The adopted bill adds two members increasing the membership to 7, the first increase in board membership in seven decades.

Story

State legislation expanding the King County Library System (KCLS) board of trustees from five to seven members is awaiting Governor Inslee’s signature.

House Bill 1281, sponsored by Washington State Representative Joe Fitzgibbon, updates the board to better represent the growing and diverse population of those served by the library system. Metropolitan King County Council Chair Joe McDermott and Council Vice Chair Reagan Dunn worked together with Representative Fitzgibbon to get the bill through the State Legislature.

“I enjoyed working closely with Councilmembers McDermott and Dunn to get this important and common sense update passed this year,” said Fitzgibbon. “A robust King County Library system benefits everyone, and this increase allows for the system to account for the diverse growth throughout the region.”

“King County libraries are an integral part of every community,” said McDermott. “I’m excited that we can enhance the system’s administration to match the exponential growth in our region to ensure robust and equitable access for every resident in our county.”

“This is a ‘good government’ bill that seeks to improve how the King County Library System serves the ever changing needs of our growing region,” said Dunn. “I am hopeful that Governor Inslee recognizes the merits of this legislation and signs it into law.”

When the King County Library System (KCLS) Board of Trustees was established in 1943, state law required that five members serve on the Board. The adopted bill adds two members increasing the membership to 7, the first increase in board membership in seven decades.

KCLS has 49 libraries that serve 1.4 million residents in nearly every part of King County outside of Seattle including the city of Bellevue, suburban residents in Shoreline, and rural residents in the Snoqualmie Valley.
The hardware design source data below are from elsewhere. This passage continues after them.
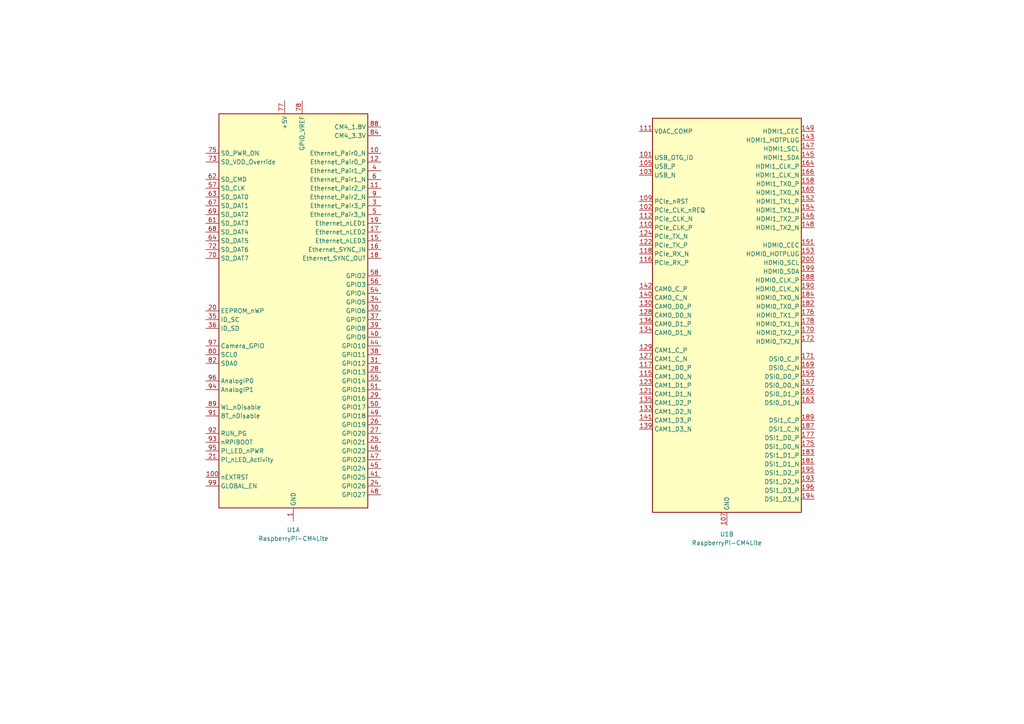
<source format=kicad_sch>
(kicad_sch (version 20201015) (generator eeschema)

  (paper "A4")

  


  (symbol (lib_id "LightBlue:RaspberryPi-CM4Lite") (at 210.82 91.44 0) (unit 2)
    (in_bom yes) (on_board yes)
    (uuid "e774090e-475c-4e3f-aa6e-6c912d7ab3b3")
    (property "Reference" "U1" (id 0) (at 210.82 154.94 0))
    (property "Value" "RaspberryPi-CM4Lite" (id 1) (at 210.82 157.48 0))
    (property "Footprint" "Module:RaspberryPi-CM4" (id 2) (at 223.52 149.86 0)
      (effects (font (size 1.27 1.27)) hide)
    )
    (property "Datasheet" "https://datasheets.raspberrypi.org/cm4/cm4-datasheet.pdf" (id 3) (at 210.82 91.44 0)
      (effects (font (size 1.27 1.27)) hide)
    )
  )

  (symbol (lib_id "LightBlue:RaspberryPi-CM4Lite") (at 85.09 90.17 0) (unit 1)
    (in_bom yes) (on_board yes)
    (uuid "b131b144-fc54-40cc-8411-449b069a57ca")
    (property "Reference" "U1" (id 0) (at 85.09 153.67 0))
    (property "Value" "RaspberryPi-CM4Lite" (id 1) (at 85.09 156.21 0))
    (property "Footprint" "Module:RaspberryPi-CM4" (id 2) (at 97.79 148.59 0)
      (effects (font (size 1.27 1.27)) hide)
    )
    (property "Datasheet" "https://datasheets.raspberrypi.org/cm4/cm4-datasheet.pdf" (id 3) (at 85.09 90.17 0)
      (effects (font (size 1.27 1.27)) hide)
    )
  )
)

</source>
The legislation would adjust the board to better represent the growing population.

According to state law board members shall be residents of either those cities or towns that, through annexation, have become part of the rural county library district or unincorporated areas of the county, and that represent the geographic diversity of the library district. Members are appointed by the county executive and confirmed by the county legislative authority.